LAS VEGAS (KTNV) — The Internal Revenue Service tackling a relatively new frontier for taxation: third-party payment apps. Any businesses getting more than $600 in total payments from the apps will be taxed on that money.
The American Rescue Plan Act lowered tax requirements from $20,000.
Jason Baucom, a financial adviser with the Budin Group, says the new rule is focused on businesses that may be circumventing the system.
“There’s an estimated $166 billion lost every year in unpaid taxes,” said Baucom. He says the new rule applies only to business transactions where an income is actually earned.
“It would have to be a business transaction providing goods or services and being paid for those,” he explained. For people who may be using the apps with friends to split a dinner bill or to help pay rent, you’re in the clear from taxes.
“Those aren’t taxable transactions. Those are consumer discretionary transactions, so that’s a huge difference,” he said.
Baucom says businesses should make sure they have a merchant account on the apps to make sure business and personal transactions are separated.

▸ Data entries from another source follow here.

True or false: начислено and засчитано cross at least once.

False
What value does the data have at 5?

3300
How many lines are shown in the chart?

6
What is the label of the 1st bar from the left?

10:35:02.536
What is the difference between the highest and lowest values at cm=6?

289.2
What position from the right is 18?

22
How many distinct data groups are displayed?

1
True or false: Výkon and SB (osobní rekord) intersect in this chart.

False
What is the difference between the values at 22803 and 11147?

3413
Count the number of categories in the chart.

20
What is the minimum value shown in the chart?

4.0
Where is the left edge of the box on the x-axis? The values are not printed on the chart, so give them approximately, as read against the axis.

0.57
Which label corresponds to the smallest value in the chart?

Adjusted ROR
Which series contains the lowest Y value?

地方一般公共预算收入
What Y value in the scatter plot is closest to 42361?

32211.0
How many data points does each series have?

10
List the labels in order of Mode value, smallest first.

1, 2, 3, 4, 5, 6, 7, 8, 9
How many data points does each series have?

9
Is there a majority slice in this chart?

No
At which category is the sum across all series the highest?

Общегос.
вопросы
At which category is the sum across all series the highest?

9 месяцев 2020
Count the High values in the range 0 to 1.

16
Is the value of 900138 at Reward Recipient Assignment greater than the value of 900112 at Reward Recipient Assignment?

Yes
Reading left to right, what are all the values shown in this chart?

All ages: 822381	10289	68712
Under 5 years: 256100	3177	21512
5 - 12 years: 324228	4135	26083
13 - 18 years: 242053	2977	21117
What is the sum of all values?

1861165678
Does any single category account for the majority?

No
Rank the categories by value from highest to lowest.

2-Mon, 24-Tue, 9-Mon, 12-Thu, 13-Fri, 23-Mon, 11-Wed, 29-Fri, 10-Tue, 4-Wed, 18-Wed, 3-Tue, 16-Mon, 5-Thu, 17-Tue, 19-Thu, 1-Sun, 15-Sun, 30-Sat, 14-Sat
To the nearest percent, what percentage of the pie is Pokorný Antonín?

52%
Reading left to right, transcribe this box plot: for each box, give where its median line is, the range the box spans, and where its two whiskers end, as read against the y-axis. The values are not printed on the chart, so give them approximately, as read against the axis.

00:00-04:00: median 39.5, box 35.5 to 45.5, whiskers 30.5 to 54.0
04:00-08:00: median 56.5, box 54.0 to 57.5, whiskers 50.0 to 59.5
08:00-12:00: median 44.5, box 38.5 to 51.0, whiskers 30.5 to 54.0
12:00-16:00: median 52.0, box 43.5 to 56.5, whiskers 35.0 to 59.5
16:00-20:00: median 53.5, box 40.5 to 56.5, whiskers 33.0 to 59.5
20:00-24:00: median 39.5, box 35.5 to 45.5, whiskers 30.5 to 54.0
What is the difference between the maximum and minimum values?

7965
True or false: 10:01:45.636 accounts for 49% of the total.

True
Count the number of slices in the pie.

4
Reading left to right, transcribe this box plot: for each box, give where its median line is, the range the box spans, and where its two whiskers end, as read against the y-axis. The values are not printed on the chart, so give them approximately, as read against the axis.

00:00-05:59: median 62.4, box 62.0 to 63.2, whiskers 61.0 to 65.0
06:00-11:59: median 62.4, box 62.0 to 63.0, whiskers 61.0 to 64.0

“So, it’s important for them to distinguish the difference so they can go ahead and not have to worry about paying taxes on something they shouldn’t,” he said.
He says don’t be surprised if the IRS explores other ways to tax other forms of digital payments.
"Digital currency and cryptocurrency going forward, those are some platforms that could be taxed and taken into account right away. So, this is just the beginning, the tip of the iceberg for more of it to happen,” Baucom said.
This rule goes into effect starting January first of next year, affecting your 2022 taxes.